Em compensação, Affonso acredita que as pessoas estão mais estruturadas para lidar com esse debate sobre sociedade e uso de dados do que estavam quando surgiram as redes sociais. “Ao contrário do otimismo que havia numa época de Primavera Árabe, por exemplo, hoje o cenário é de certo ceticismo com a tecnologia, um olhar mais desconfiado”, diz. “Aqui, há uma oportunidade para empreendedores mostrarem utilidades genuínas e benéficas, com riscos controlados. É um ambiente em que as empresas vão precisar navegar.”
No entanto, é importante lembrar que a tecnologia de inteligência artificial tem evoluído de maneira exponencial — não só por avanços computacionais mas também porque ela é capaz de aprender com seu próprio funcionamento. Outra forma é entender como a tecnologia já tem sido utilizada em campos regulados, como a psicologia. Serviços como Wysa e Character.a, somente em inglês, buscam funcionar como assistentes de “saúde mental” 24 horas por dia.

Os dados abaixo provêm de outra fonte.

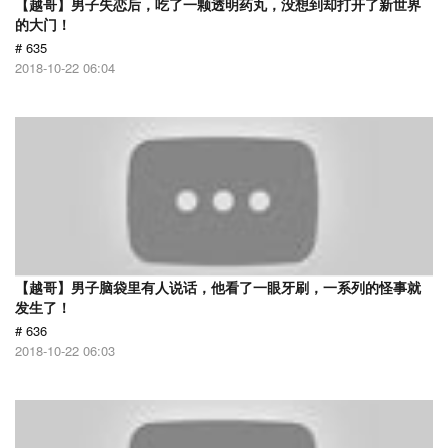
【越哥】男子失恋后，吃了一颗透明药丸，没想到却打开了新世界
的大门！
# 635
2018-10-22 06:04
【越哥】男子脑袋里有人说话，他看了一眼牙刷，一系列的怪事就
发生了！
# 636
2018-10-22 06:03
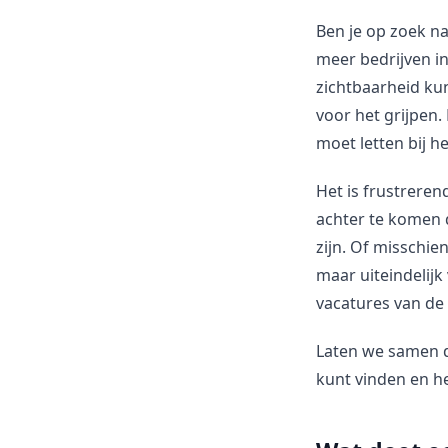
Ben je op zoek n
meer bedrijven in
zichtbaarheid kun
voor het grijpen.
moet letten bij 
Het is frustreren
achter te komen d
zijn. Of misschi
maar uiteindelijk
vacatures van de
Laten we samen 
kunt vinden en h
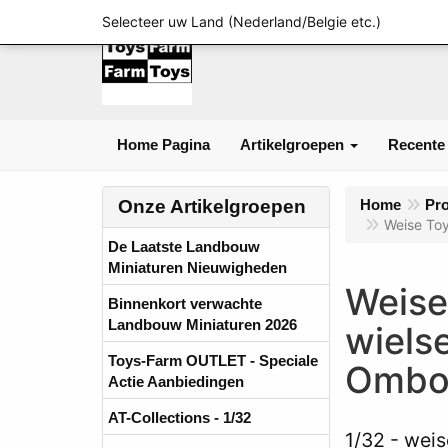
Selecteer uw Land (Nederland/Belgie etc.)
Home Pagina
Artikelgroepen
Recente
Onze Artikelgroepen
Home
Pr
Weise Toy
De Laatste Landbouw
Miniaturen Nieuwigheden
Weise
Binnenkort verwachte
Landbouw Miniaturen 2026
wiels
Toys-Farm OUTLET - Speciale
Ombo
Actie Aanbiedingen
AT-Collections - 1/32
1/32
weis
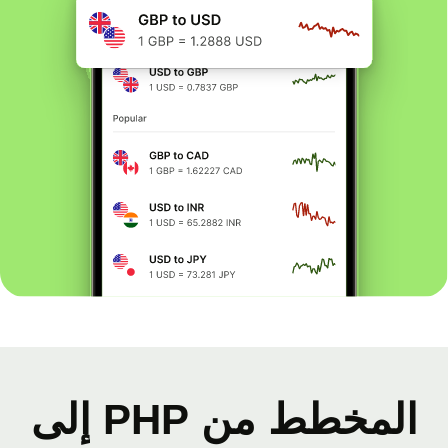
المخطط من PHP إلى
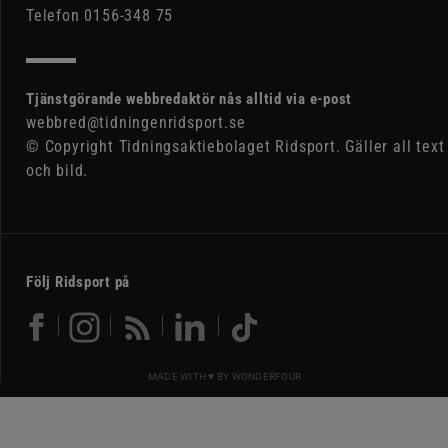
Telefon 0156-348 75
Tjänstgörande webbredaktör nås alltid via e-post
webbred@tidningenridsport.se
© Copyright Tidningsaktiebolaget Ridsport. Gäller all text
och bild.
Följ Ridsport på
MADE WITH ♥ BY
WONDERFOUR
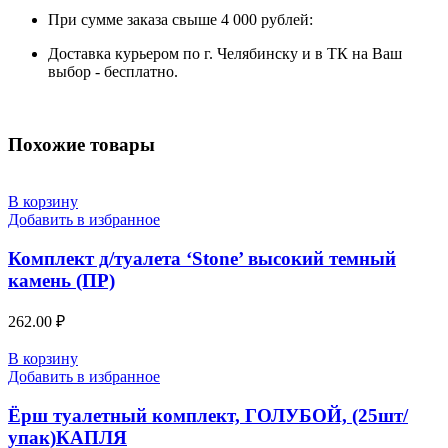
При сумме заказа свыше 4 000 рублей:
Доставка курьером по г. Челябинску и в ТК на Ваш
выбор - бесплатно.
Похожие товары
В корзину
Добавить в избранное
Комплект д/туалета ‘Stone’ высокий темный
камень (ПР)
262.00
₽
В корзину
Добавить в избранное
Ёрш туалетный комплект, ГОЛУБОЙ, (25шт/
упак)КАПЛЯ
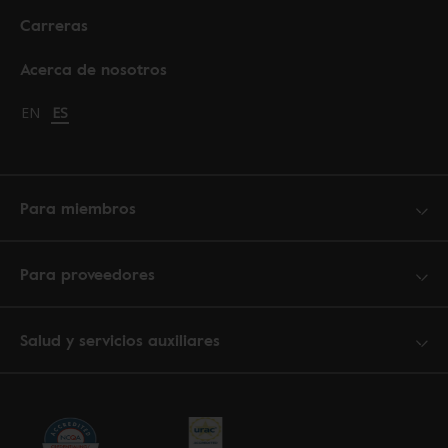
Carreras
Acerca de nosotros
Change language to English
EN
Cambiar idioma a español
ES
Para miembros
Para proveedores
Salud y servicios auxiliares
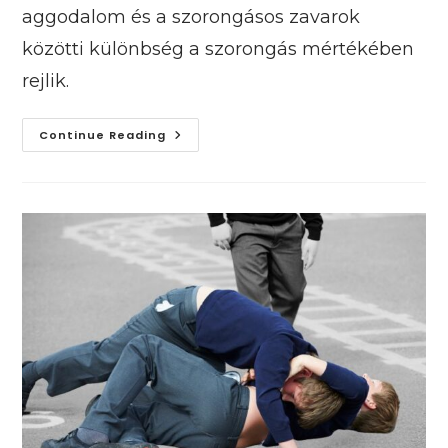
aggodalom és a szorongásos zavarok
közötti különbség a szorongás mértékében
rejlik.
Mikor
Continue Reading
Kell
Aggódni
Egy
Szorongó
Gyermek
Miatt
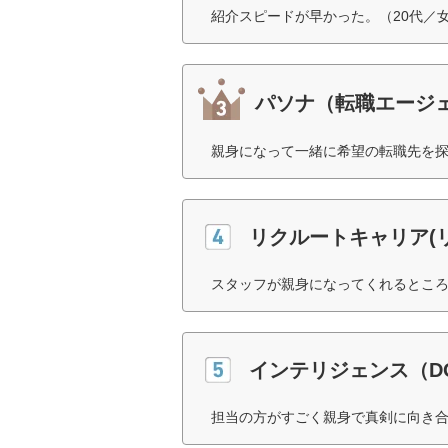
紹介スピードが早かった。（20代／
パソナ（転職エージ
親身になって一緒に希望の転職先を探
リクルートキャリア(
スタッフが親身になってくれるところ
インテリジェンス（D
担当の方がすごく親身で真剣に向き合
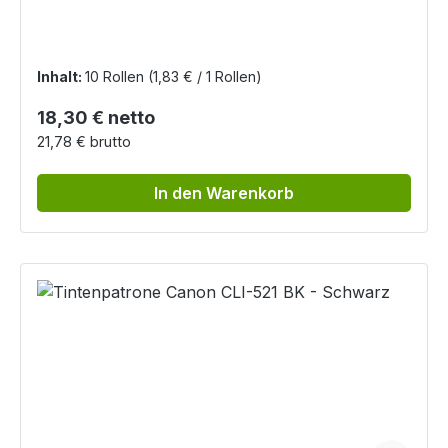
Inhalt:
10 Rollen
(1,83 € / 1 Rollen)
Regulärer Preis:
18,30 € netto
21,78 € brutto
In den Warenkorb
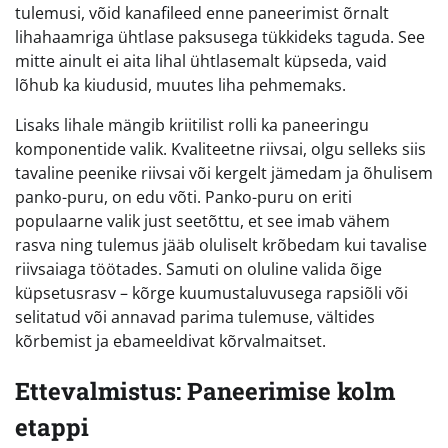
tulemusi, võid kanafileed enne paneerimist õrnalt
lihahaamriga ühtlase paksusega tükkideks taguda. See
mitte ainult ei aita lihal ühtlasemalt küpseda, vaid
lõhub ka kiudusid, muutes liha pehmemaks.
Lisaks lihale mängib kriitilist rolli ka paneeringu
komponentide valik. Kvaliteetne riivsai, olgu selleks siis
tavaline peenike riivsai või kergelt jämedam ja õhulisem
panko-puru, on edu võti. Panko-puru on eriti
populaarne valik just seetõttu, et see imab vähem
rasva ning tulemus jääb oluliselt krõbedam kui tavalise
riivsaiaga töötades. Samuti on oluline valida õige
küpsetusrasv – kõrge kuumustaluvusega rapsiõli või
selitatud või annavad parima tulemuse, vältides
kõrbemist ja ebameeldivat kõrvalmaitset.
Ettevalmistus: Paneerimise kolm
etappi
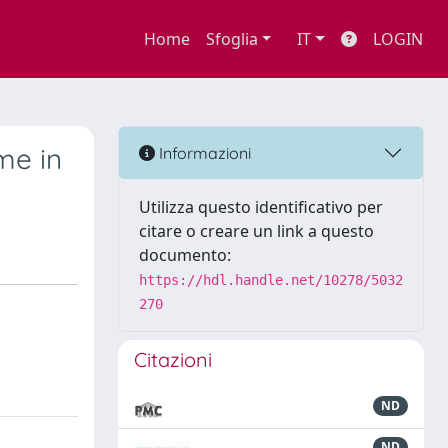
Home
Sfoglia
IT
LOGIN
me in
Informazioni
Utilizza questo identificativo per
citare o creare un link a questo
documento:
https://hdl.handle.net/10278/5032
270
Citazioni
ND
ND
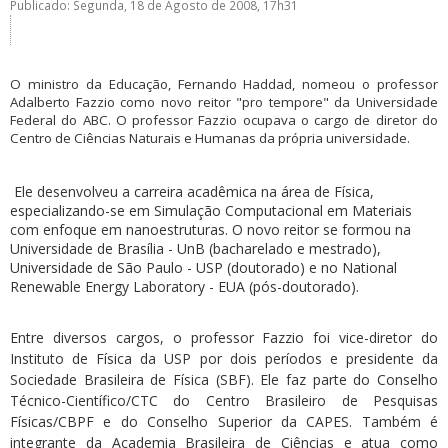
Publicado: Segunda, 18 de Agosto de 2008, 17h31
O ministro da Educação, Fernando Haddad, nomeou o professor
Adalberto Fazzio como novo reitor "pro tempore" da Universidade
Federal do ABC. O professor Fazzio ocupava o cargo de diretor do
Centro de Ciências Naturais e Humanas da própria universidade.
ubmenu
Ele desenvolveu a carreira acadêmica na área de Física,
especializando-se em Simulação Computacional em Materiais
com enfoque em nanoestruturas. O novo reitor se formou na
ubmenu
Universidade de Brasília - UnB (bacharelado e mestrado),
Universidade de São Paulo - USP (doutorado) e no National
ubmenu
Renewable Energy Laboratory - EUA (pós-doutorado).
Entre diversos cargos, o professor Fazzio foi vice-diretor do
Instituto de Física da USP por dois períodos e presidente da
Sociedade Brasileira de Física (SBF). Ele faz parte do Conselho
Técnico-Científico/CTC do Centro Brasileiro de Pesquisas
Físicas/CBPF e do Conselho Superior da CAPES. Também é
integrante da Academia Brasileira de Ciências e atua como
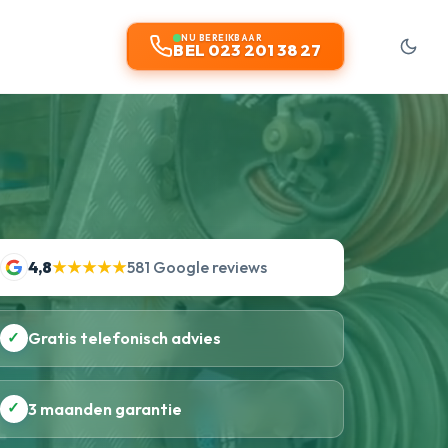
NU BEREIKBAAR
BEL 023 201 38 27
4,8
★★★★★
581 Google reviews
✓
Gratis telefonisch advies
✓
3 maanden garantie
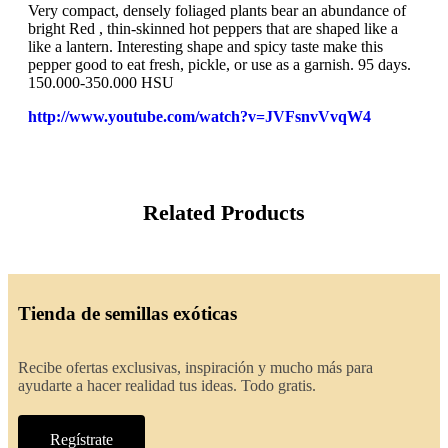
Very compact, densely foliaged plants bear an abundance of
bright Red , thin-skinned hot peppers that are shaped like a
like a lantern. Interesting shape and spicy taste make this
pepper good to eat fresh, pickle, or use as a garnish. 95 days.
150.000-350.000 HSU
http://www.youtube.com/watch?v=JVFsnvVvqW4
Related Products
Tienda de semillas exóticas
Recibe ofertas exclusivas, inspiración y mucho más para
ayudarte a hacer realidad tus ideas. Todo gratis.
Regístrate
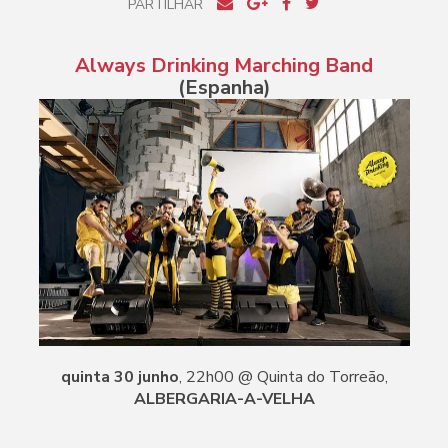
PARTILHAR
Always Drinking Marching Band
(Espanha)
quinta 30 junho
, 22h00 @ Quinta do Torreão,
ALBERGARIA-A-VELHA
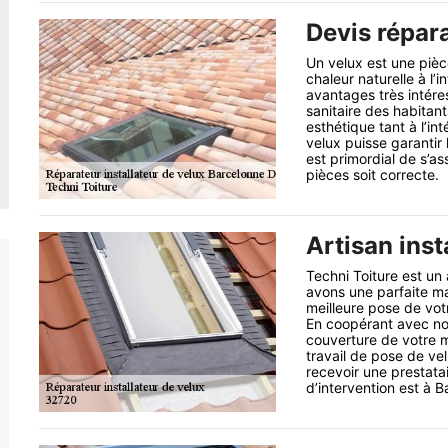
Devis répara
Un velux est une pièce
chaleur naturelle à l’
avantages très intéres
sanitaire des habitant
esthétique tant à l’int
velux puisse garantir l
est primordial de s’as
pièces soit correcte.
Artisan inst
Techni Toiture est un 
avons une parfaite mai
meilleure pose de vot
En coopérant avec nous
couverture de votre 
travail de pose de vel
recevoir une prestata
d’intervention est à 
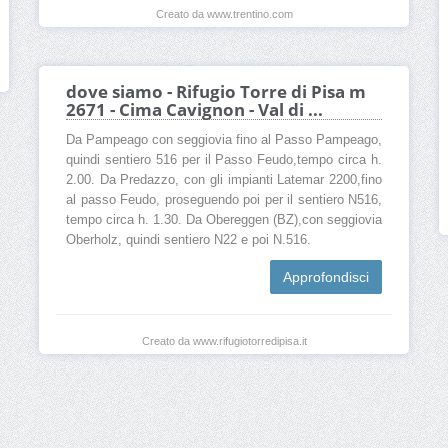
Creato da www.trentino.com
dove siamo - Rifugio Torre di Pisa m
2671 - Cima Cavignon - Val di ...
Da Pampeago con seggiovia fino al Passo Pampeago,
quindi sentiero 516 per il Passo Feudo,tempo circa h.
2.00. Da Predazzo, con gli impianti Latemar 2200,fino
al passo Feudo, proseguendo poi per il sentiero N516,
tempo circa h. 1.30. Da Obereggen (BZ),con seggiovia
Oberholz, quindi sentiero N22 e poi N.516.
Approfondisci
Creato da www.rifugiotorredipisa.it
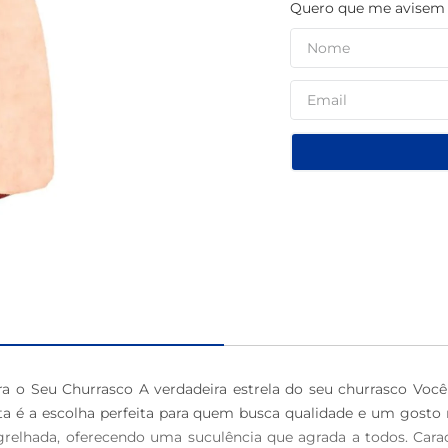
Quero que me avisem q
macarrão
a o Seu Churrasco A verdadeira estrela do seu churrasco Você
tta é a escolha perfeita para quem busca qualidade e um gost
 grelhada, oferecendo uma suculência que agrada a todos. Carac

“Toda vez que falarmos de IA, vai ser importante pensar em desafios como ética, responsabilidade, transparência e segurança”, pontua Daniela Penteado, da WGSN. Para lidar com tantas dificuldades, não chega a ser inesperado que comece a surgir, nos próximos tempos, uma pressão regulatória em torno da tecnologia. Para Carlos Affonso, porém, o horizonte é menos nublado do que parece. “Assim como na questão dos dados, a pressão regulatória vai se construir a partir do que já vivemos com as redes sociais”, diz ele, que vê pelo menos uma vantagem no paradigma futuro. “Ao contrário das redes sociais, em que regular a produção de conteúdo é um desafio pela descentralização, na inteligência artificial tudo é centralizado e as possibilidades de controle são mais afuniladas. Mas será um desafio de qualquer maneira.”